President and CEO Rodney Ferguson delivered remarks at the film premiere of the Concordia Campaign for a Sustainable Global Food Supply, which features Winrock’s Wallace Center and Wallace Center Director Dr. John Fisk.
“Winrock supports sustainable agriculture in the United States. We have commodity support programs, technical assistance programs all over the world. We also have thriving practices in environmental sustainability including clean energy as well as civil society development.
I grew up on a small farm in rural Alabama…so I’m very familiar with the challenges small farmers face — of improving your own livelihood, trying to do what’s right environmentally, trying to feed a community. It’s daunting.
Winrock’s Wallace Center is all about working with small farmers in the United States to improve their lot across the board — to improve their ability to make a living, to improve livelihoods, to improve access to markets and to improve those markets.
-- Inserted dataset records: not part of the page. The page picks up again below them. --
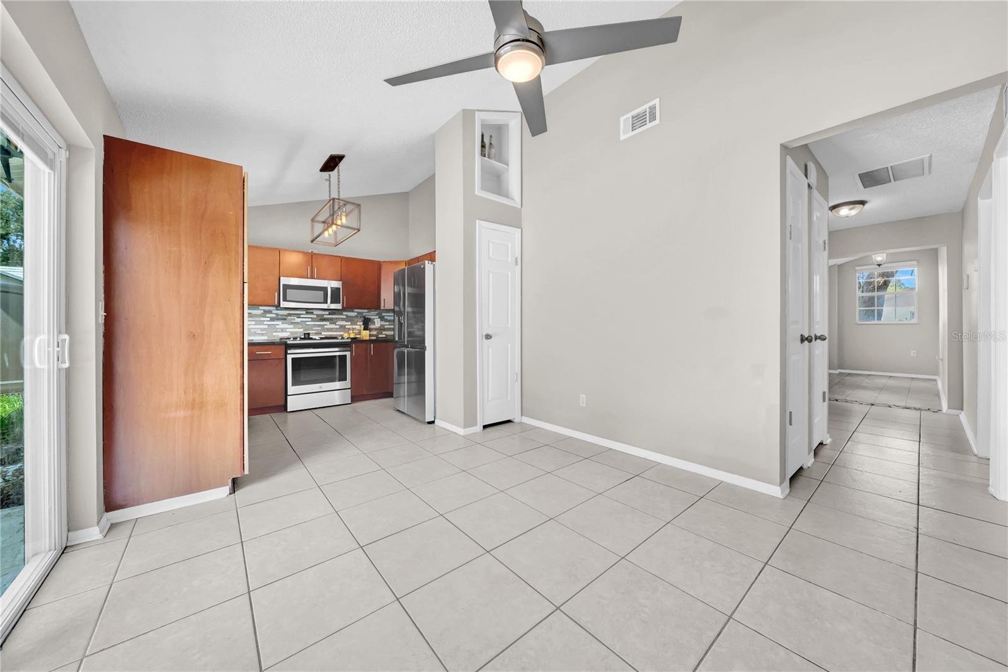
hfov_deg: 112.6
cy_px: 336
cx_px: 504
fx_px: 336
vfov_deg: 90.0
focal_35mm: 12
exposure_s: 1/60
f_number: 8
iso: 800
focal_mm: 12
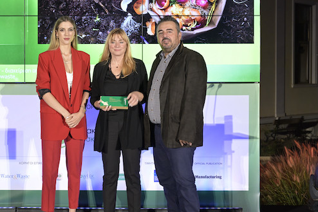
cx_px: 108
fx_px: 715
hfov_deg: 25.0
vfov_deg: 16.8
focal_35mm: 81
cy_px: 85
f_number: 4
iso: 1000
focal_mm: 50
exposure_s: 1/100
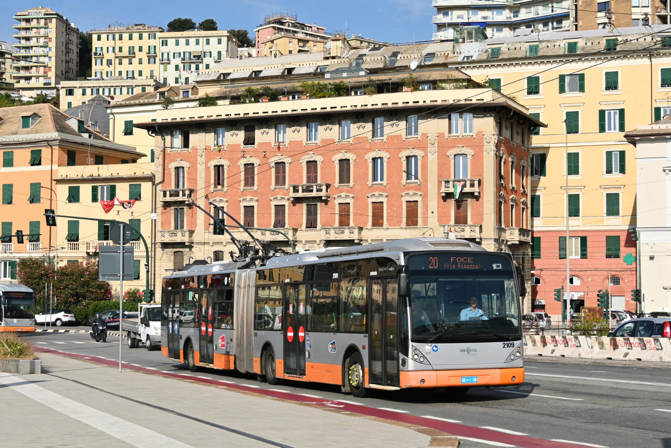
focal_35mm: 63
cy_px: 224
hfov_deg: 31.9
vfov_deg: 21.6
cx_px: 336
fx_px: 1174
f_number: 7.1
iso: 200
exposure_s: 1/1250
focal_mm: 42
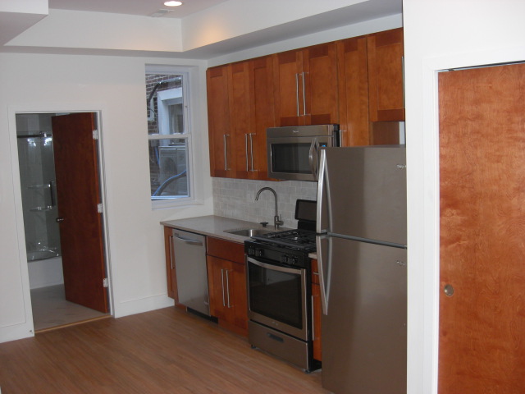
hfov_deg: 49.0
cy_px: 197
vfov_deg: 37.7
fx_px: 576
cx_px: 262
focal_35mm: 38
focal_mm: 7.9
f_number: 2.8
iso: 200
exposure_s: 1/60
That’s the part we don’t talk about as much. But the magic of Winrock’s Wallace Center is we focus on a systemic look at the smallholder agriculture market horizontally and vertically. We help farmers in the country access markets, improve their practices, understand and navigate a regulatory environment that was not built for them. It was built for industrial agriculture. It’s something that any small business owner understands intuitively -— that the system was never built for them and yet they’re expected to master that system if they are to succeed in creating economic value for their families. That’s what Winrock’s Wallace Center does, among other things.
We partnered with our colleagues at Concordia on the Campaign for a Sustainable Global Food Supply. This is very close to our hearts because we often talk about international development — Winrock is unique in that we take the international part very seriously. For us, international means everything from Little Rock, Arkansas, to the rural areas of Indonesia and Bangladesh.
The problems facing small farmers all over the world are alarmingly similar to those that American farmers face.”